Se entiende que Wang no se atenga a una programática del hecho fotográfico, y que desconfíe de las teorías puras: fue expulsada de Yale por ser neurodivergente, y los sucesivos médicos a los que visita le ofrecen explicaciones disímiles de su trastorno. Las imágenes que produce no las imaginamos como otra muestra más de la escolástica imitativa de Woodman, esa que causa furor en Instagram como retórica visual doomer; tampoco las podemos guardar en el cajón de los usos puramente terapéuticos de las artes, y no reclama para sí la tradición ya institucionalizada del art brut.

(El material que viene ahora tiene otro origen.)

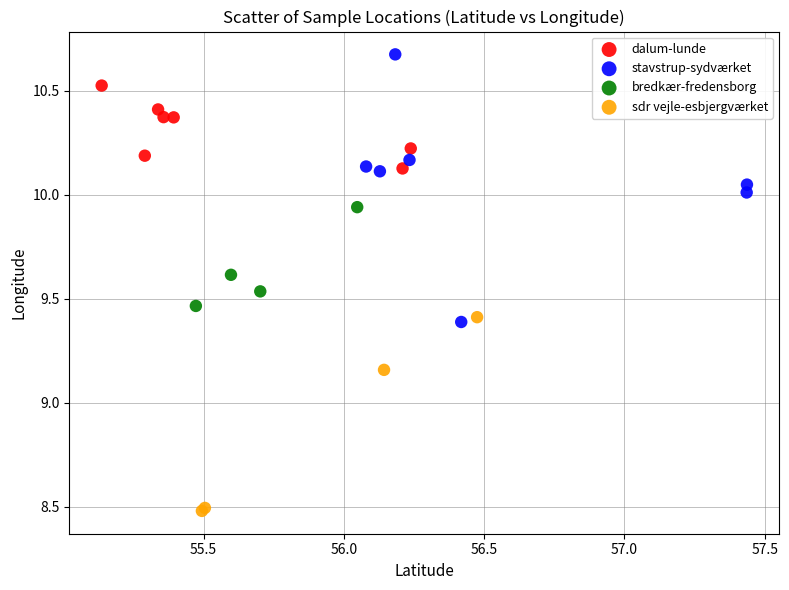

Which series contains the lowest Y value?

sdr vejle-esbjergværket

Al menos en un aspecto su aproximación tentativa al género coincide con las alternancias cognitivas que caracterizan a todas las espectadoras en la era contemporánea: por una parte, una inevitable suspicacia para con la veracidad de las representaciones; por otra, una necesidad, muy siglo XX, de seguir creyendo en la certeza de la imagen -y recuperar, en ella, una presencia de lo real que el hábito mismo del consumo visual nos ha sustraído.
Esa intermitencia perceptiva, la de ser fotorreportero y postfógrafo a la vez, se corresponde, en efecto, con la vivencia de la patología que describe, expresada, de forma inmejorable, en el testimonio de otro paciente: "Yo sé que el diablo no está en el asiento de atrás. Pero el diablo está en el asiento de atrás." En esta lógica en que el análisis y cuestionamiento de la salud mental se relaciona con los modos de consumo visual no se trata ya, como los días pasados de la antipsiquiatría, de encumbrar al sujeto esquizofrénico como héroe del capitalismo y genio lego por defecto, sino de reconocer en las neurodiversidades modos de ver, usar y padecer las representaciones que las miradas neurotípicas no siempre son capaces de asumir, o de reconocer como propias. Porque a veces, de tarde en tarde, la conciencia se nubla y hace falta alguien -compañero, cuidador, Sujeto Supuesto Saber- que nos explique de nuevo qué cosa es una cámara -y, sobre todo, que nos acompañe con esa explicación que disipa estos fantasmas, que trae aquí estos otros.